TESTO ESTRATTO
·····
Fu così che, durante quell’esperienza pubblica, Fioretta Filippaz, nata a Cuberton, esule a Trieste dal 1956, si rese conto di sapere ben poco della propria storia e del destino di tanta gente che come lei era stata costretta all’esodo dall’Istria.
Decise così di fare la volontaria?
“Quel ’97 fu per me uno spartiacque importante, i miei genitori non c’erano più ma le domande che avrei voluto rivolgere a loro, erano veramente tante. Allora presi informazioni e mi ritrovai all’IRCI che allora aveva sede in P.zza Ponterosso, nell’ufficio di Arturo Vigini, con lui c’era anche la figlia Chiara. Mi presentai e dissi che avrei voluto rendermi utile, partecipare dopo tanto silenzio. Non cercavo un lavoro di concetto, mi bastava anche semplicemente imbustare e affrancare gli inviti per le numerose iniziative dell’ente o per spedire la rivista Tempi&Cultura. Così ho cominciato”.
Una “volontaria”, oggi una del gruppo che segue l’attività dell’IRCI in via Torino, accoglie i visitatori delle mostre che si succedono numerose durante l’anno a cura di Piero Delbello e con il supporto del presidente Franco Degrassi, raccontando un esodo per immagini, attraverso i suoi personaggi, a volte famosi, a volte sconosciuti…
“Viene sempre tanta gente, chiede informazioni, racconta la propria storia, queste sale diventano un contenitore di tante vicende mai emerse, di tante storie familiari mai portate alla luce. Molti arrivano con fotografie, locandine, documenti per il museo. Per noi volontari è una responsabilità, ma anche un profondo desiderio di condivisione. Vede, questo documento alle mie spalle nell’ambito della mostra ‘Come ravamo’ è quello della mia famiglia, è lo storico dell’anagrafe dal quale hanno cancellato Marinella…”.
·····
DATI ARCHIVIATI
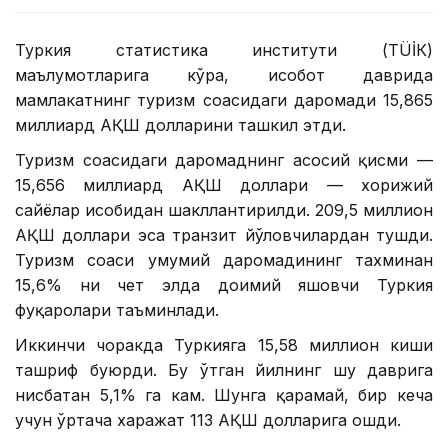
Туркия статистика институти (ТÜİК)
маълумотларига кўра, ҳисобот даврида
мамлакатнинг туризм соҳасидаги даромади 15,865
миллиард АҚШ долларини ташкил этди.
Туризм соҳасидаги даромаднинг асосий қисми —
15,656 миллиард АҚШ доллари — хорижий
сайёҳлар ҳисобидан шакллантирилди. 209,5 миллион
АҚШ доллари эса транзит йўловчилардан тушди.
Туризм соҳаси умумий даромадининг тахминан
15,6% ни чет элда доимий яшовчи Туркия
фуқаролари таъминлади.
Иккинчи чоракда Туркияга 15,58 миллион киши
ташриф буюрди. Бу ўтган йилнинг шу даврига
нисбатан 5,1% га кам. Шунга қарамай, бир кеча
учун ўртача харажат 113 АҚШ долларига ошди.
·····
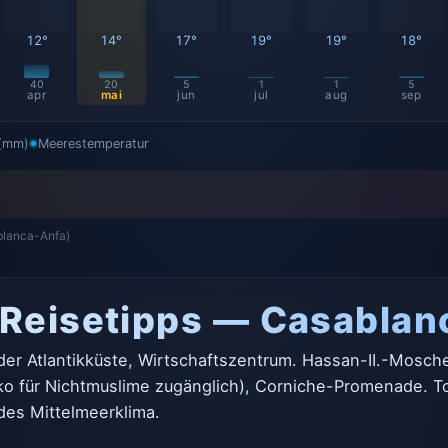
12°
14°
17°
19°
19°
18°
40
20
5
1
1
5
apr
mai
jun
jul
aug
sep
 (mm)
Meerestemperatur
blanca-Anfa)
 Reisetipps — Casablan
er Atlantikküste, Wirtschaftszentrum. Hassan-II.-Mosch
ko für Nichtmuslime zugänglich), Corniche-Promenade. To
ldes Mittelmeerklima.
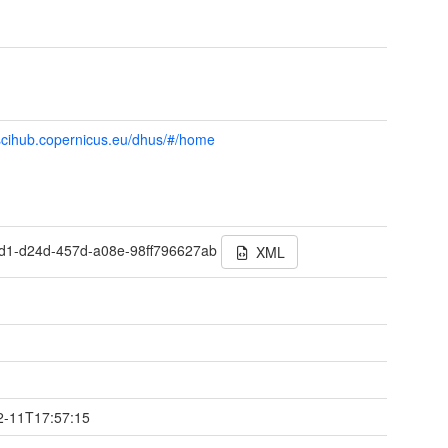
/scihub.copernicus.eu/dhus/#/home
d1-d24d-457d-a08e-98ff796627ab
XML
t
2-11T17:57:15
·····
COMPITO ASSEGNATO 1
Nel testo sull'esodo istriano, dove aveva sede l'IRCI quando Fioretta Filippaz vi si presentò per la prima volta?
COMPITO ASSEGNATO 2
Elenca tutte le persone chiamate per nome nel testo sull'esodo istriano.
COMPITO ASSEGNATO 3
Continua il testo sull'esodo istriano a partire dalla sua ultima frase.

RISPOSTA 1
In Piazza Ponterosso, nell'ufficio di Arturo Vigini.

RISPOSTA 2
Fioretta Filippaz, Arturo Vigini, Chiara (la figlia di Arturo Vigini), Piero Delbello, Franco Degrassi, Marinella.

RISPOSTA 3
Chi è Marinella? È una delle storie emblematiche dell’esodo, quella di una bambina che non ce l’ha fatta, in quell’inverno polare del ’56. Aveva appena un anno e una polmonite se la portò via, “morta di freddo” sentenziarono i medici dell’ospedale che non furono in grado di salvarla.
“Ero già grandicella e Marinella me la portavo in braccio, le davo il biberon, la cambiavo, me ne occupavo per alleviare il lavoro di mia madre che doveva pensare a tutta la famiglia, al marito e ai cinque figli. I suoi occhi erano per me, con i sorrisi e i primi borbottii, una gioia infinita: non sono mai riuscita a dimenticarla, a farmene una ragione”.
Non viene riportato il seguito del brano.